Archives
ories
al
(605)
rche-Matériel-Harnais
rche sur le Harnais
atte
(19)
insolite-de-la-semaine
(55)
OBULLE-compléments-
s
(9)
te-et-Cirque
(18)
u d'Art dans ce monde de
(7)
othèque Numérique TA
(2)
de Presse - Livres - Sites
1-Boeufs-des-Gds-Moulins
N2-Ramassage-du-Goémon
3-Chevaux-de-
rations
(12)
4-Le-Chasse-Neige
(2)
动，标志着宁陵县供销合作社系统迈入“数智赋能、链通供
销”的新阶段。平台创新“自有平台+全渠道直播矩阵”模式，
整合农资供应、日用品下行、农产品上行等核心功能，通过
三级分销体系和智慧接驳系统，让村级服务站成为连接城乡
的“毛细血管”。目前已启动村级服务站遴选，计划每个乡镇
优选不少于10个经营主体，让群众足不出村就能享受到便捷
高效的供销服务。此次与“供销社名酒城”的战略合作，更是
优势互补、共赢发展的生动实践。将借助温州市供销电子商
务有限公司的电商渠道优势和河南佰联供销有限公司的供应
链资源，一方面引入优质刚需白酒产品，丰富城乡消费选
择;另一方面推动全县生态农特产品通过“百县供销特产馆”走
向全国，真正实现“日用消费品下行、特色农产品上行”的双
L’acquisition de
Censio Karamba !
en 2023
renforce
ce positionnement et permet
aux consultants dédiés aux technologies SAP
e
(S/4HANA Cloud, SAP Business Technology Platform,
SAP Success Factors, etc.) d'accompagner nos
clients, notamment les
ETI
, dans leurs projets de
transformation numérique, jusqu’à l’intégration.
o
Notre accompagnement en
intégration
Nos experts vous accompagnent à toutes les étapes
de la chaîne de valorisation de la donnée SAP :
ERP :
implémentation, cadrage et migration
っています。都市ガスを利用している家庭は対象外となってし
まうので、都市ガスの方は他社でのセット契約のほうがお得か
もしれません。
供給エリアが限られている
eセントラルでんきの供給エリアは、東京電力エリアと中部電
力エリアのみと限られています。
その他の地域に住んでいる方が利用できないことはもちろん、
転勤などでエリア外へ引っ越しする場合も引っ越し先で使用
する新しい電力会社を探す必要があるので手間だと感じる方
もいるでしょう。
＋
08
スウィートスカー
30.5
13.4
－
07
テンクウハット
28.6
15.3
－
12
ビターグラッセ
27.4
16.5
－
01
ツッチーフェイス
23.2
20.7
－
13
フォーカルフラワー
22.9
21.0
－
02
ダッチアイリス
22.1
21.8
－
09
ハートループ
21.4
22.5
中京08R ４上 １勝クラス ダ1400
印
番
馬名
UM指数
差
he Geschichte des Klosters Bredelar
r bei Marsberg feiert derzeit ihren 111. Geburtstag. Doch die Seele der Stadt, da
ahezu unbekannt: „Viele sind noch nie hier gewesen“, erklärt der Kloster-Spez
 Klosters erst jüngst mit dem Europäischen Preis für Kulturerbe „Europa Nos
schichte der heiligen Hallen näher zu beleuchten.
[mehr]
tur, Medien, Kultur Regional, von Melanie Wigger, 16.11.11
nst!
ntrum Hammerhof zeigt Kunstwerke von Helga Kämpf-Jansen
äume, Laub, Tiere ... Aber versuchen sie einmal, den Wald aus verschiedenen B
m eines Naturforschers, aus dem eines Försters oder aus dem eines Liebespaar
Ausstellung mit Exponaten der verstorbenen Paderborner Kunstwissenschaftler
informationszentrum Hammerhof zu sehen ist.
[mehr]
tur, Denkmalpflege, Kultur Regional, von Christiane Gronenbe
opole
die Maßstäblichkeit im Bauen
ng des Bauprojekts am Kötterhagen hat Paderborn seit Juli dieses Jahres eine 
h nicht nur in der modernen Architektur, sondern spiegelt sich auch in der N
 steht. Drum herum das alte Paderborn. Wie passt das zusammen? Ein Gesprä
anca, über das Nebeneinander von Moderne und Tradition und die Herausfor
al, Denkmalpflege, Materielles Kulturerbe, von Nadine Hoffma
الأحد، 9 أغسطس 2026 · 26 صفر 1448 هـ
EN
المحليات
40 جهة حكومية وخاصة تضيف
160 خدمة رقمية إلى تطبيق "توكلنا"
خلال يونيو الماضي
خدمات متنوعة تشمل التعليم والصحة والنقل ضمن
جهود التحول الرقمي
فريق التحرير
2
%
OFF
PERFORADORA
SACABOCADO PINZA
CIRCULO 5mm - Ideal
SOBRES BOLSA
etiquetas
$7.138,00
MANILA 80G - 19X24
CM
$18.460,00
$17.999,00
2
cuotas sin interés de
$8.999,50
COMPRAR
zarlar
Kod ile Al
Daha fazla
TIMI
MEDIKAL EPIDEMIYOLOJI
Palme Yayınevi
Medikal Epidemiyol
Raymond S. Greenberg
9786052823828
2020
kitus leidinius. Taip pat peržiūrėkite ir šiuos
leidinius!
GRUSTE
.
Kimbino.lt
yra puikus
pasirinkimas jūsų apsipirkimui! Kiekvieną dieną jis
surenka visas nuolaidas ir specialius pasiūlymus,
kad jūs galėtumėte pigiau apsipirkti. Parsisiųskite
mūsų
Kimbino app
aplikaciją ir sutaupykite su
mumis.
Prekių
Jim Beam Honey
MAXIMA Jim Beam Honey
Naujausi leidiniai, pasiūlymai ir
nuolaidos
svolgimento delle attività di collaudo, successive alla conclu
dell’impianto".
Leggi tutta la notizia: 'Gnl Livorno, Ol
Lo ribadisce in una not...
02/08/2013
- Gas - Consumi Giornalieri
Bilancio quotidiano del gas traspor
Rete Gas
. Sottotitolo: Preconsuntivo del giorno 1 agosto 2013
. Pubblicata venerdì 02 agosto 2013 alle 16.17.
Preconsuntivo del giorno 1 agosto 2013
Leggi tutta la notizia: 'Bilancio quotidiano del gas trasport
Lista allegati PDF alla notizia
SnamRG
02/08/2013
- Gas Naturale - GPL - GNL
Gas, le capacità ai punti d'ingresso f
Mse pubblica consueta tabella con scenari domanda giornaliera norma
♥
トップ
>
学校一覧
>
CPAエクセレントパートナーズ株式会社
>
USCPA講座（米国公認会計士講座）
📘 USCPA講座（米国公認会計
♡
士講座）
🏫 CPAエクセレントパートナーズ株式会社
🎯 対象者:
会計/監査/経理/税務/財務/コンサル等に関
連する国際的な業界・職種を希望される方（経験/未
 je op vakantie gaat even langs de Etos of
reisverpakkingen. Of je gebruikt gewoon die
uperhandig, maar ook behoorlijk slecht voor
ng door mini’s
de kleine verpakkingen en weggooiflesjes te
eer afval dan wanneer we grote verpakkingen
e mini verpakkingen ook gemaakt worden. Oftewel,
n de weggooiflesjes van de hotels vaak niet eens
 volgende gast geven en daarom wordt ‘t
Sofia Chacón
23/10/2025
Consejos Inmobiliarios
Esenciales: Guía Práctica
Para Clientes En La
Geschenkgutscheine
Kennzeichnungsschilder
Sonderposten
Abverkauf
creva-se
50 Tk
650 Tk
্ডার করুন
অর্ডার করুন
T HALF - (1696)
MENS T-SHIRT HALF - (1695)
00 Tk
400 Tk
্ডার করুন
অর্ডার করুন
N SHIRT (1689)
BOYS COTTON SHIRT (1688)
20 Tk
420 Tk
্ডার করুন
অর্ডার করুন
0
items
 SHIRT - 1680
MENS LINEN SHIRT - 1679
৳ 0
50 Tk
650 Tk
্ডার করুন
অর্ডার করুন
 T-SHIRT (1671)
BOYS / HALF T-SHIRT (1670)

-- BRIEF --
Pull out every line of the material above that contains the string "Hammerhof", matching case exactly.

-- RESULT OF THIS EXERCISE --
ntrum Hammerhof zeigt Kunstwerke von Helga Kämpf-Jansen
informationszentrum Hammerhof zu sehen ist.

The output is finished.